May the best chi(m)p win.
Doesn't intel already make a chip that is unreliable?
Yeah, let's take away the only thing that computers had going for them - doing exactly what they're told. THAT sounds like a GREAT idea.
It can be done, we dont have to race for atomic size transistors before we have the technology ot make them more reliable.
Do not look at laser with remaining good eye.
now that would be world changing!
What do you think the artefacts shown on screen are when you overclock your video card too high? Acceptable (sometimes) hardware errors.
This is why everything is disposable and nothing works anymore. People are too willing to sacrifice quality and reliability for cost.
If errors in the low-order bits were economically acceptable, we wouldn't be using high-precision data formats like floats and doubles in the first place. We'd be using 4-bit fixed point or some such BS.
If you look at the history of GPUs, you see the exact opposite trend. The native data types have gotten larger and more precise every generation, because this is actually a very cheap thing to improve.
These assholes are hyping the shit out of a deliberately crippled product nobody asked for. Fuck them. Fuck them all.
So: This assumes that something, somewhere knows which transistors are unreliable. This data needs to be stored somewhere - on the "good" transistors. How is this data obtained? is there a trustworthy "map" of "unreliable transistors" ? And the code that determines the probability has to run on the "good" transistors too. Will those transistors stay good?
I cannot see any way of allowing *any* transistor being unreliable... And based on my (admittedly incomplete) understanding of chip production, *any one* of the transistors on the sillicon can be faulty, so there still is a chicken-and-egg problem in here somewhere.
Surely, such "suspect" transistors can only be used for storing the final end result of a calculation: If you were to use it for intermediate values on which you base "if" statements (or any sort of branch), your code will end up unreliable as a result. Unfortunately, 99% of the time the "end result" of one calculation is used as input to another calculation, so the problem spreads like rings in the water.
What if humans want to rely on the output of the computer? Does that pixel on the screen matter? If you are playing Angry Birds, fine. But the pixels may be important if you're a doctor looking at a scan. Or you're a flight controller scanning the screen for planes. The graphics routines do not know the context in which they run. So the actual usability of this ends up being radically diminished....
What use is a computer where you cannot trust the result? We already have logic bugs, race conditions, usability issues etc confusing everybody - I don't think we need to make the computers even more unreliable...
I already thought we had a framework for making chips unreliable in the programming realm known as Windows API.
Oh wait...
-Hackus
Got Geometrodynamics?
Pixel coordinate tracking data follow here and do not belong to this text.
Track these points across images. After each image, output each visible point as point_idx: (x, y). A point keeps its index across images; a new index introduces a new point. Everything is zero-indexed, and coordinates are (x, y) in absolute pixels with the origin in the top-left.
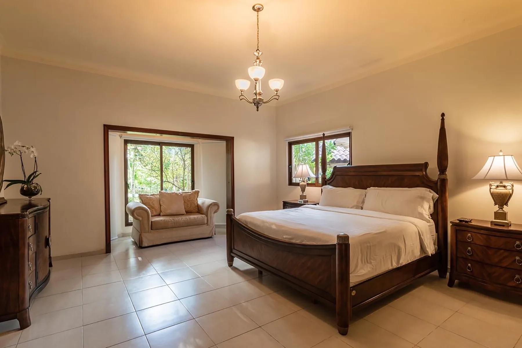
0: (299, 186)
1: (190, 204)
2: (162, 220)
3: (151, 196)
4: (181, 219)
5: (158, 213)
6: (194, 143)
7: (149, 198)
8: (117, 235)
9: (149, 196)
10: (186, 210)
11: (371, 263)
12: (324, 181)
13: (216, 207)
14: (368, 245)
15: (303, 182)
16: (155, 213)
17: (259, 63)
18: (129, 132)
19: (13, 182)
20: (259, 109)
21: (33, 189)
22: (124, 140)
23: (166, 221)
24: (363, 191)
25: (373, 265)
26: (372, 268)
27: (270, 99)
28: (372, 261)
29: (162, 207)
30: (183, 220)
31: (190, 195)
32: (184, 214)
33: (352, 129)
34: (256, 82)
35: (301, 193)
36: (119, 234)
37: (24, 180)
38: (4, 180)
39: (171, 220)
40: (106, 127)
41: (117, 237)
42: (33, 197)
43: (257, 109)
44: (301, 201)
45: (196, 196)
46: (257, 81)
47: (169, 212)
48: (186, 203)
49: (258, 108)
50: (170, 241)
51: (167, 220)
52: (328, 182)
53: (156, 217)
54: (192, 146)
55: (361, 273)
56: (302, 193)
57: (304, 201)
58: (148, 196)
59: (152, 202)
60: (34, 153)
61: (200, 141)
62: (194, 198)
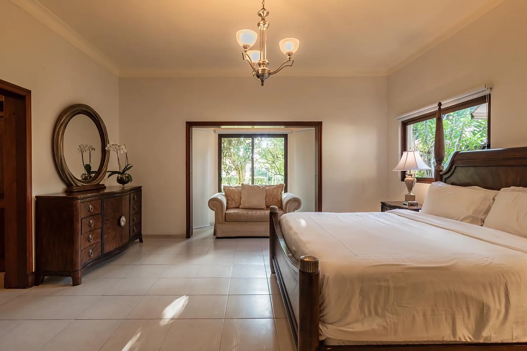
0: (404, 181)
1: (272, 199)
2: (235, 213)
3: (234, 188)
4: (255, 214)
5: (237, 205)
6: (287, 132)
7: (231, 190)
8: (209, 223)
9: (233, 188)
10: (267, 204)
11: (383, 316)
12: (439, 175)
13: (296, 204)
14: (383, 284)
15: (409, 177)
16: (234, 205)
17: (264, 25)
18: (223, 127)
19: (113, 173)
20: (264, 83)
21: (124, 178)
22: (219, 134)
23: (239, 214)
24: (491, 193)
25: (386, 322)
26: (384, 327)
27: (280, 67)
28: (387, 314)
29: (242, 199)
30: (257, 215)
31: (274, 188)
32: (263, 209)
33: (491, 89)
34: (245, 50)
35: (406, 192)
36: (211, 223)
37: (119, 171)
38: (107, 171)
39: (244, 213)
40: (187, 124)
41: (209, 225)
42: (125, 185)
43: (261, 83)
44: (405, 203)
45: (280, 190)
46: (247, 48)
47: (247, 205)
48: (268, 197)
49: (262, 81)
50: (243, 235)
51: (241, 213)
52: (445, 177)
53: (233, 209)
54: (285, 136)
55: (353, 328)
56: (408, 192)
57: (409, 203)
58: (231, 188)
59: (233, 194)
60: (123, 149)
61: (294, 129)
62: (278, 192)
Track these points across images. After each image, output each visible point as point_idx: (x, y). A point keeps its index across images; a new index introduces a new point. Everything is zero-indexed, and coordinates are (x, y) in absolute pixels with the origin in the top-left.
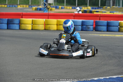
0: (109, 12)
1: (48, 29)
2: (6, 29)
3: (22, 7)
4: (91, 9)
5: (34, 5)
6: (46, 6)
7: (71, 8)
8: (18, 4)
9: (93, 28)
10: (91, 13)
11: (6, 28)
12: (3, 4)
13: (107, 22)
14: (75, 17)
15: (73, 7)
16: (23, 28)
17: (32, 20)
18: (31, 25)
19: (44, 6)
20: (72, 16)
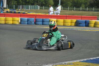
6: (2, 9)
13: (43, 19)
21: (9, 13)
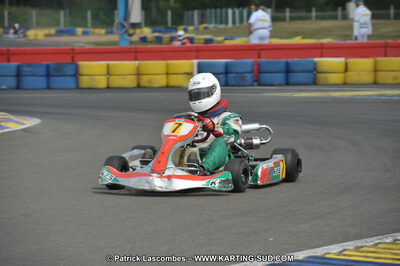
1: (147, 85)
4: (153, 32)
6: (125, 29)
7: (103, 31)
13: (286, 62)
15: (109, 30)
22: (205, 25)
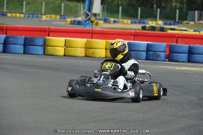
0: (193, 30)
1: (91, 55)
2: (21, 54)
3: (48, 19)
4: (163, 24)
5: (68, 16)
6: (88, 17)
7: (129, 21)
8: (43, 13)
9: (166, 56)
10: (163, 31)
11: (22, 52)
12: (18, 13)
13: (189, 46)
14: (135, 37)
15: (133, 21)
16: (50, 53)
17: (65, 40)
18: (63, 49)
19: (86, 18)
20: (132, 35)
21: (148, 30)
22: (201, 22)
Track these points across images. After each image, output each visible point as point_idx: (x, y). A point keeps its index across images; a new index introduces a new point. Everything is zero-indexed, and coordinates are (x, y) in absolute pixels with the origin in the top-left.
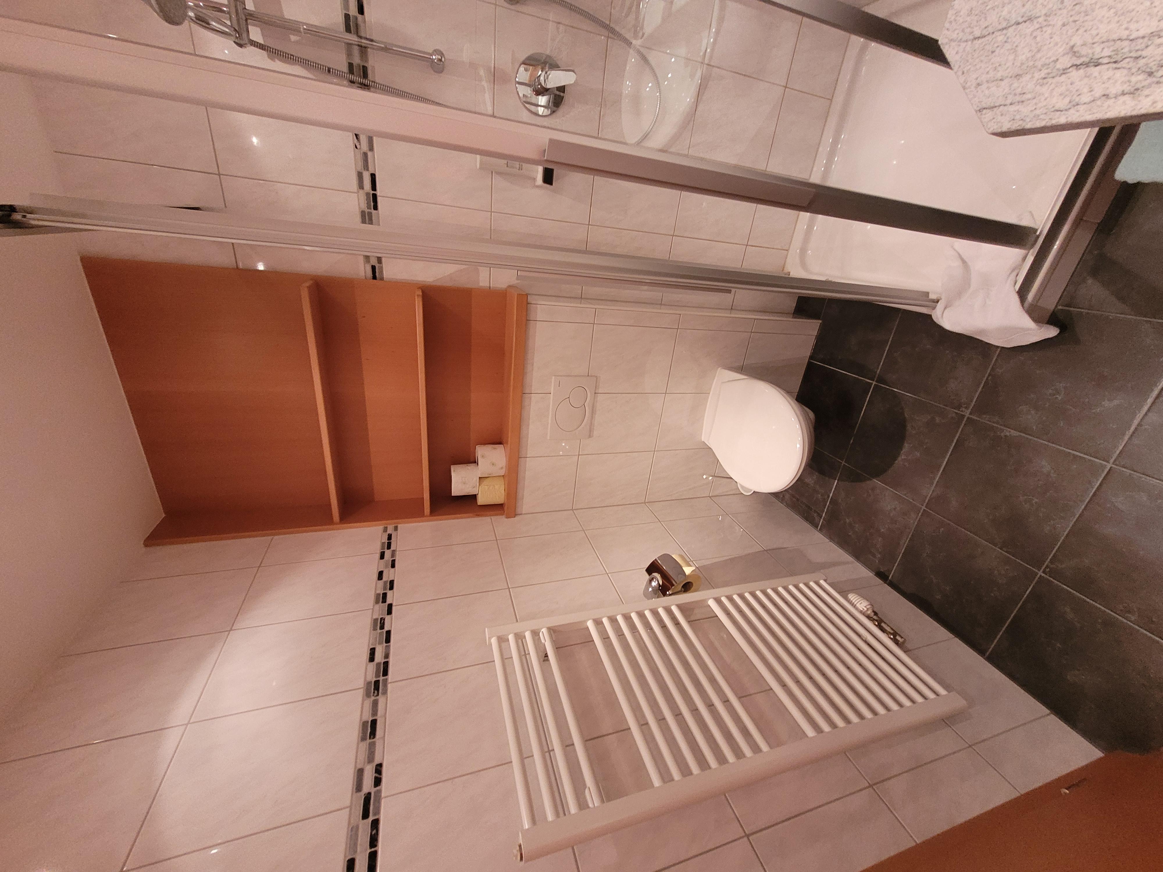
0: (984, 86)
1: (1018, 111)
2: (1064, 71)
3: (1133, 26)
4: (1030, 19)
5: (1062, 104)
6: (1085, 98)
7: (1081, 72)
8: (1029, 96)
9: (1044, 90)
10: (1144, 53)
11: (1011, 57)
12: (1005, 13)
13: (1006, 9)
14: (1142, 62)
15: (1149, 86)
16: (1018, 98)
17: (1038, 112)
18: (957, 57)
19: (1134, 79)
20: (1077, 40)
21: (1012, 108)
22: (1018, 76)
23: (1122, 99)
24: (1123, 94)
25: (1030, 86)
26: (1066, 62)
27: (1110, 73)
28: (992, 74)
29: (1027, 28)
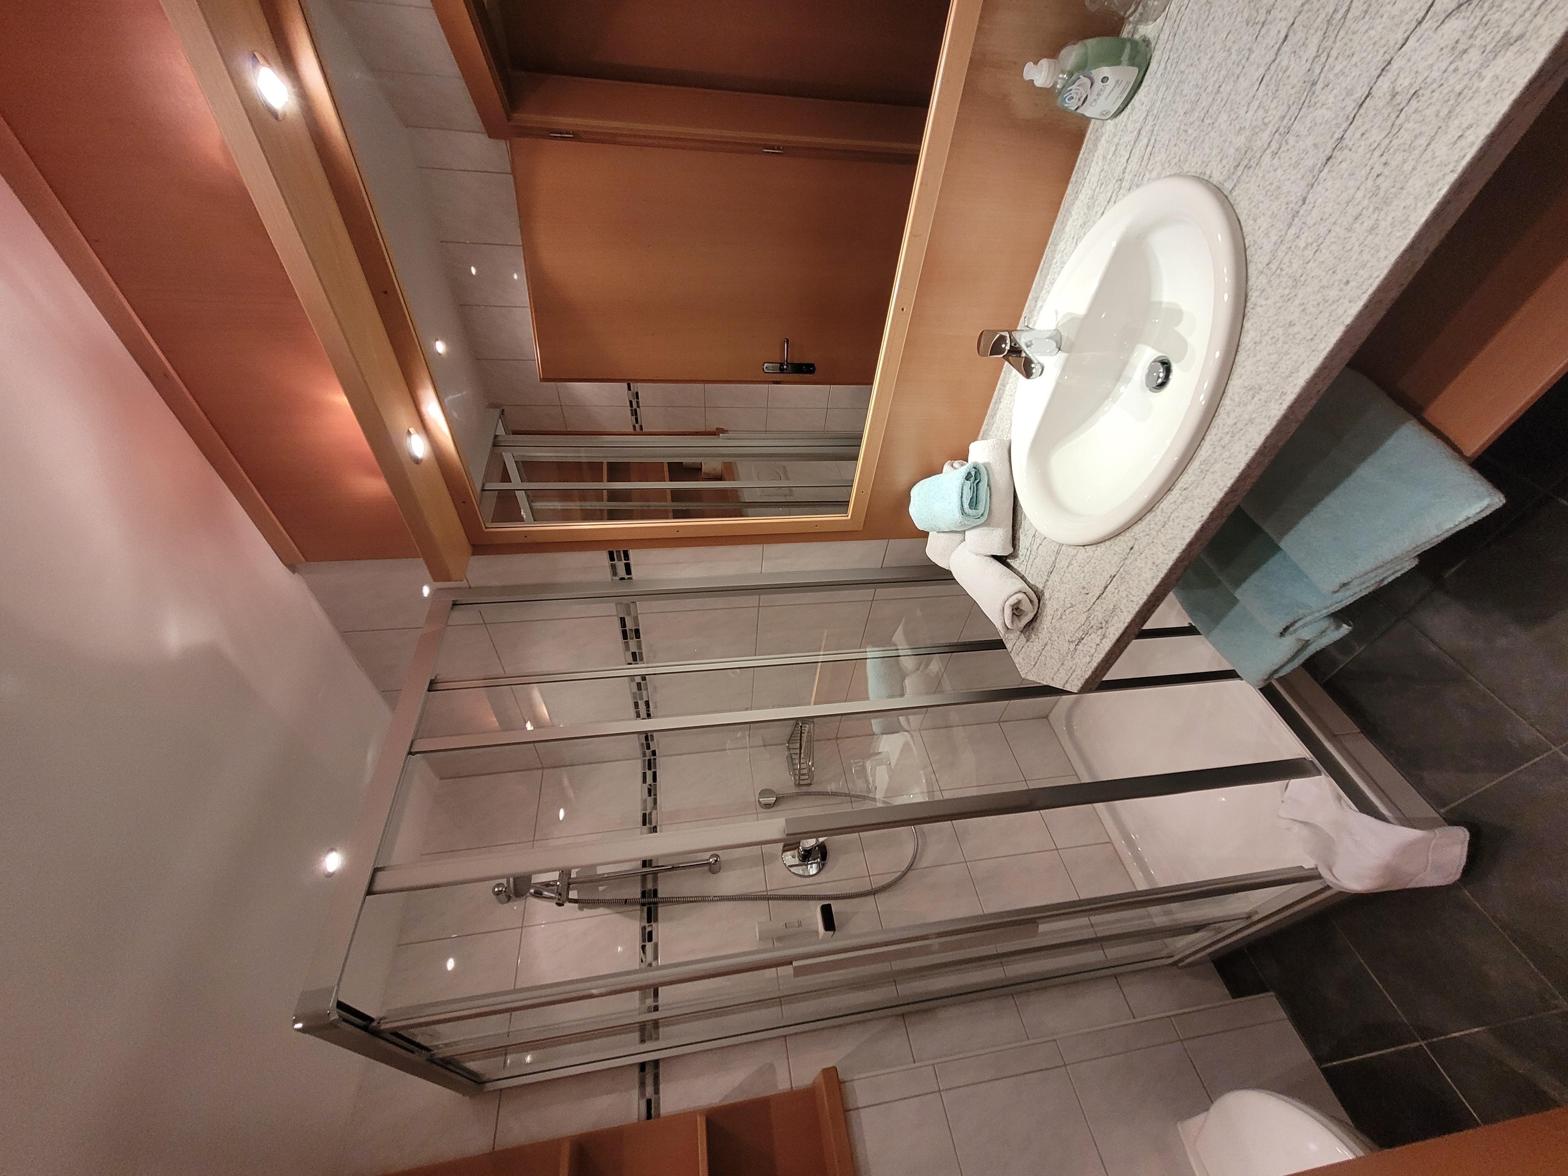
0: (1055, 677)
1: (1077, 675)
2: (1076, 649)
3: (1079, 621)
4: (1046, 645)
5: (1088, 659)
6: (1093, 651)
7: (1081, 645)
8: (1074, 667)
9: (1077, 660)
10: (1092, 625)
11: (1053, 660)
12: (1035, 650)
13: (1034, 648)
14: (1094, 627)
15: (1106, 631)
16: (1071, 671)
17: (1083, 669)
18: (1035, 677)
19: (1099, 633)
20: (1067, 638)
21: (1073, 676)
22: (1062, 664)
23: (1103, 641)
24: (1102, 640)
25: (1070, 663)
26: (1072, 647)
27: (1089, 638)
28: (1053, 671)
29: (1048, 648)
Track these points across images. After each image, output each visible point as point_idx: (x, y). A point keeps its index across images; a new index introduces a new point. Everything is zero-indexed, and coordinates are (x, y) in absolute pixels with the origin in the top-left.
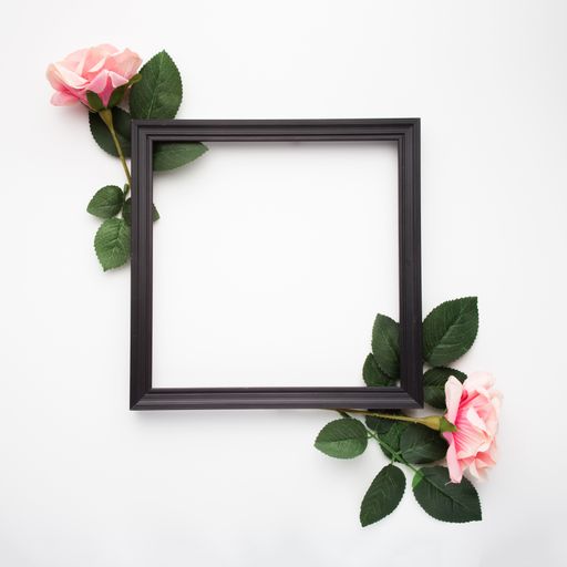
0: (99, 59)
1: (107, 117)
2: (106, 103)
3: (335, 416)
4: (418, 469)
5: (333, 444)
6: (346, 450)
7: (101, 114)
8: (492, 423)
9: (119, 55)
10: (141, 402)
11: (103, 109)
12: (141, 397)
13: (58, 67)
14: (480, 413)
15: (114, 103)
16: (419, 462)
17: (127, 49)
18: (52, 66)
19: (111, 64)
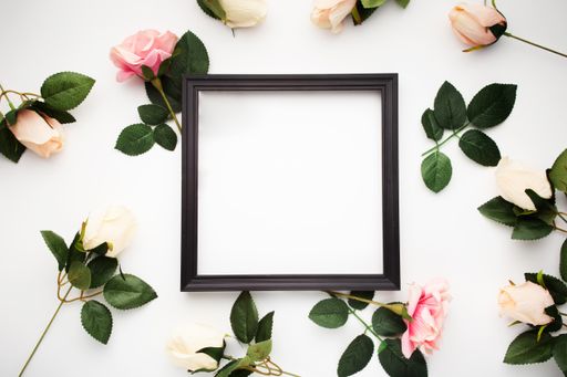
0: (148, 40)
1: (157, 83)
2: (156, 73)
3: (325, 296)
4: (383, 339)
5: (322, 317)
6: (332, 322)
7: (153, 82)
8: (440, 320)
9: (163, 37)
10: (189, 286)
11: (154, 78)
12: (189, 282)
13: (119, 49)
14: (432, 312)
15: (162, 72)
16: (385, 335)
17: (168, 32)
18: (114, 49)
19: (158, 44)
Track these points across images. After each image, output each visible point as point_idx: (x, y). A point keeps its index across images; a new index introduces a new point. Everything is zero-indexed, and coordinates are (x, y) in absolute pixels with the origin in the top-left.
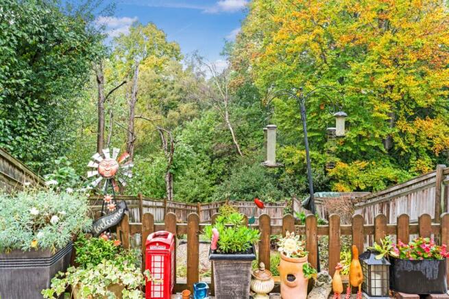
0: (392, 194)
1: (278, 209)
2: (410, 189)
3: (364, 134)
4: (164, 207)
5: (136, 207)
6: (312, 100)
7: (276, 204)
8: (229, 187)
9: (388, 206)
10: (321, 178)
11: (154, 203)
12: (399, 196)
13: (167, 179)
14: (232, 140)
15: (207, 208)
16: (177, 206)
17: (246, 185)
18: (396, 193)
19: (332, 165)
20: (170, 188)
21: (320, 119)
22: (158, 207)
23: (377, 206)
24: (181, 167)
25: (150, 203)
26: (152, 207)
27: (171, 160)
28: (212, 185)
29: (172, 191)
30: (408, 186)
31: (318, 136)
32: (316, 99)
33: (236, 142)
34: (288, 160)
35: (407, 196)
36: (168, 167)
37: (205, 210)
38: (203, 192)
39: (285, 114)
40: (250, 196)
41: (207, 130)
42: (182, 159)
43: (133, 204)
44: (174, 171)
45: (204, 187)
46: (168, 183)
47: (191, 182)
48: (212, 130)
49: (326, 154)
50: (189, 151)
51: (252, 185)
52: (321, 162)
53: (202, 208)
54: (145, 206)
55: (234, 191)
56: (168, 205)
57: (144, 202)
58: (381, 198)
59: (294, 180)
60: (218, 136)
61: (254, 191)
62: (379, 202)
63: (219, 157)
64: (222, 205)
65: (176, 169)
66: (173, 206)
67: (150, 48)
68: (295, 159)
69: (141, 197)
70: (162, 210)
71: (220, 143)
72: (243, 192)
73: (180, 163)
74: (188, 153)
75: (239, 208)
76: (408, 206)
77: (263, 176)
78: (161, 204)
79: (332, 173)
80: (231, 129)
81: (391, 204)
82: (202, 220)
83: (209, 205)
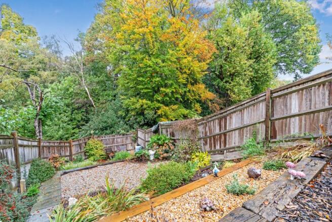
0: (228, 112)
1: (128, 138)
2: (243, 106)
3: (174, 90)
4: (39, 146)
5: (9, 147)
6: (149, 69)
7: (127, 135)
8: (92, 126)
9: (226, 119)
10: (153, 116)
11: (30, 143)
12: (235, 112)
13: (37, 124)
14: (87, 97)
15: (78, 143)
16: (51, 144)
17: (104, 125)
18: (232, 111)
19: (158, 108)
20: (40, 132)
21: (152, 81)
22: (34, 146)
23: (217, 121)
24: (50, 114)
25: (25, 143)
26: (28, 146)
27: (40, 108)
28: (74, 128)
29: (41, 134)
30: (242, 105)
31: (151, 92)
32: (151, 69)
33: (91, 99)
34: (132, 106)
35: (241, 111)
36: (37, 114)
37: (76, 145)
38: (67, 134)
39: (131, 77)
40: (108, 131)
41: (68, 90)
42: (51, 107)
43: (5, 143)
44: (43, 117)
45: (68, 129)
46: (37, 127)
47: (56, 128)
48: (71, 90)
49: (155, 102)
50: (57, 101)
51: (110, 124)
52: (152, 107)
53: (73, 143)
54: (21, 146)
55: (95, 130)
56: (42, 144)
57: (20, 142)
58: (220, 116)
59: (136, 119)
60: (77, 94)
61: (110, 128)
62: (218, 119)
63: (79, 109)
64: (89, 140)
65: (45, 116)
66: (48, 144)
67: (6, 25)
68: (138, 106)
69: (16, 136)
70: (37, 149)
71: (79, 99)
72: (102, 130)
73: (50, 110)
74: (56, 102)
75: (101, 140)
76: (241, 116)
77: (115, 118)
78: (36, 144)
79: (159, 112)
80: (87, 89)
81: (228, 118)
82: (73, 152)
83: (78, 140)
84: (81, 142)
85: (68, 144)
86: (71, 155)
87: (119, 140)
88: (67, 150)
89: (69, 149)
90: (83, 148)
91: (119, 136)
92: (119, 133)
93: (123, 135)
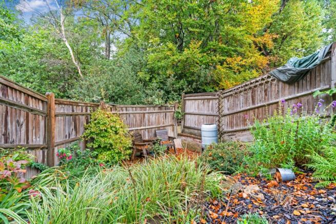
1: (168, 114)
82: (58, 139)
83: (71, 104)
84: (78, 110)
85: (40, 107)
86: (48, 146)
87: (153, 118)
88: (37, 127)
89: (42, 124)
90: (82, 129)
91: (152, 110)
92: (152, 103)
93: (160, 108)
Awe, too hard to figure out? Too bad.
if it's a choice between using a slower chip that is reliable and a chip that is blistering fast but makes mistakes, i'll take the slower chip every time.
Anons need not reply. Questions end with a question mark.
From the article: "A third possibility, which some researchers have begun to float, is that we could simply let our computers make more mistakes.
A fourth possibility is to forget this silliness before it turns into epic failure, go back to the drawing board, and design computers that make fewer mistakes, not more mistakes. Sheesh, what lunacy!
Circle the wagons and fire inward. Entropy increases without bounds.